## Get tweets
Twitter API: https://developer.twitter.com/

Python-Twitter: https://python-twitter.readthedocs.io/en/latest/

Need a Twitter account and get its credential keys.

Install: pip install python-twitter

In [29]:
# Establish the twitter.Api with an account Credentials
import pandas
import twitter

df=pandas.read_csv('Twitter API Credentials.csv') #hide my credentials in this file
api = twitter.Api(consumer_key=df.consumer_key[0],
                    consumer_secret=df.consumer_secret[0],
                    access_token_key=df.access_token_key[0],
                    access_token_secret=df.access_token_secret[0])

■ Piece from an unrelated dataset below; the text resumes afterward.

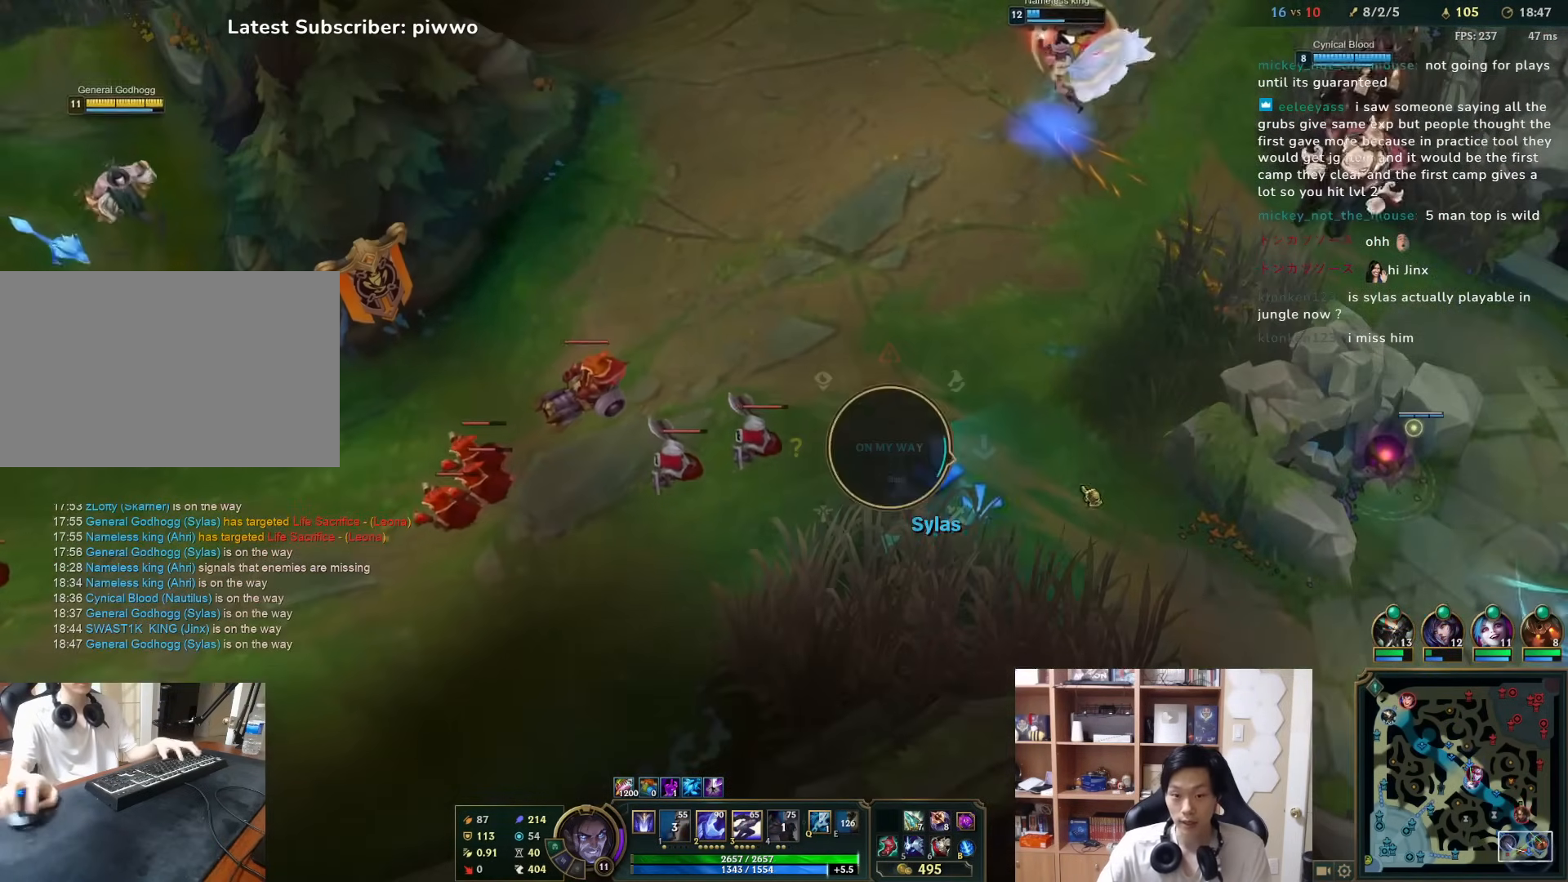
{"keys": [], "mouse": ["right"], "events": [[67, "mouse_left", "up"], [200, "mouse_right", "down"], [317, "mouse_right", "up"], [383, "mouse_right", "down"]]}
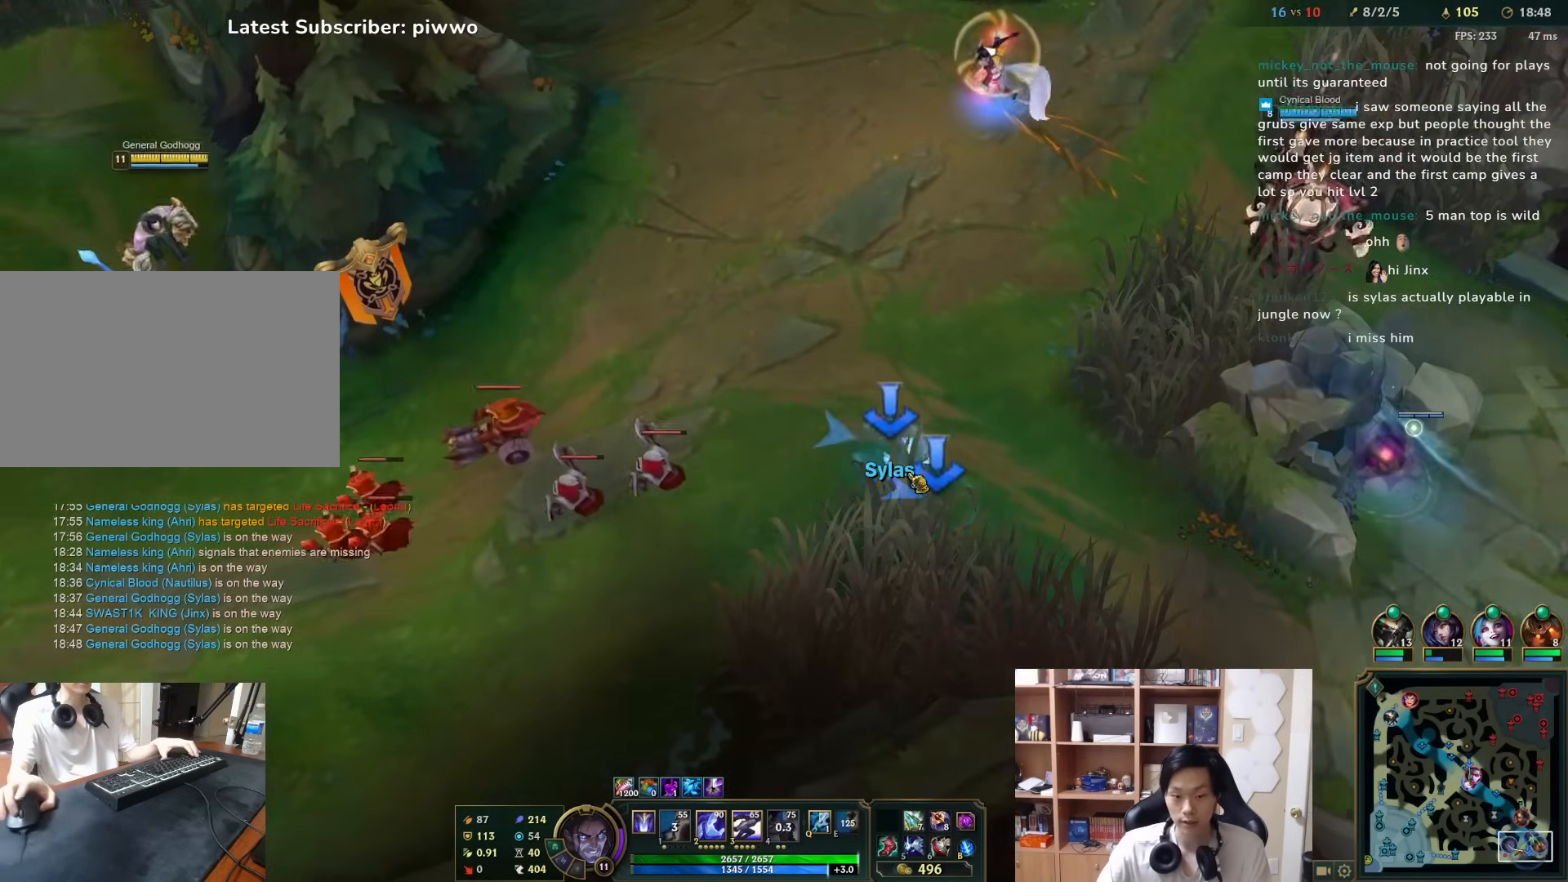
{"keys": [], "mouse": [], "events": [[17, "mouse_right", "up"], [117, "mouse_right", "down"], [250, "mouse_right", "up"]]}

**How to use twitter.Api**

https://python-twitter.readthedocs.io/en/latest/twitter.html

twitter.Api.GetSearch(term=None, raw_query=None, geocode=None, since_id=None, max_id=None, until=None, since=None, count=15, lang=None, locale=None, result_type='mixed', include_entities=None, return_json=False)

***Note:***
- **Cannot** pull more than 100 tweets at a time
- **Cannot** pull tweets older than 7 days

In [128]:
# Example of using twitter.Api to search - using normal parameters
api.GetSearch(
              term='AMZN', 
              raw_query=None, 
              geocode=None, 
              since_id=None, 
              max_id=None, 
              until='2021-05-02', 
              since=None, 
              count=3, 
              lang='en', 
              locale=None, 
              result_type='recent', 
              include_entities=None, 
              return_json=False
)

[Status(ID=1388644383797485578, ScreenName=thundervolt888, Created=Sat May 01 23:59:55 +0000 2021, Text='RT @Wario64: Animal Crossing: New Horizons - Timmy &amp; Tommy - Nintendo Switch Lite Skin is $4.16 on Amazon https://t.co/JFLW9YusCw #ad https…'),
 Status(ID=1388644383361220610, ScreenName=Orgetorix, Created=Sat May 01 23:59:55 +0000 2021, Text='Check out this book: "A Very Dangerous Woman: The Lives, Loves and Lies of Russia\'s Most Seductive Spy" by Deborah… https://t.co/5yPbXKxTcX'),
 Status(ID=1388644383101161478, ScreenName=LaShaWright1, Created=Sat May 01 23:59:55 +0000 2021, Text='@EloualiSabrine Infinite Wisdom \nhttps://t.co/adBjjZivsw\nInfinite Wisdom  II\nhttps://t.co/LqJt0RmXZe\nThe Fight With… https://t.co/IbeTCCfaKp')]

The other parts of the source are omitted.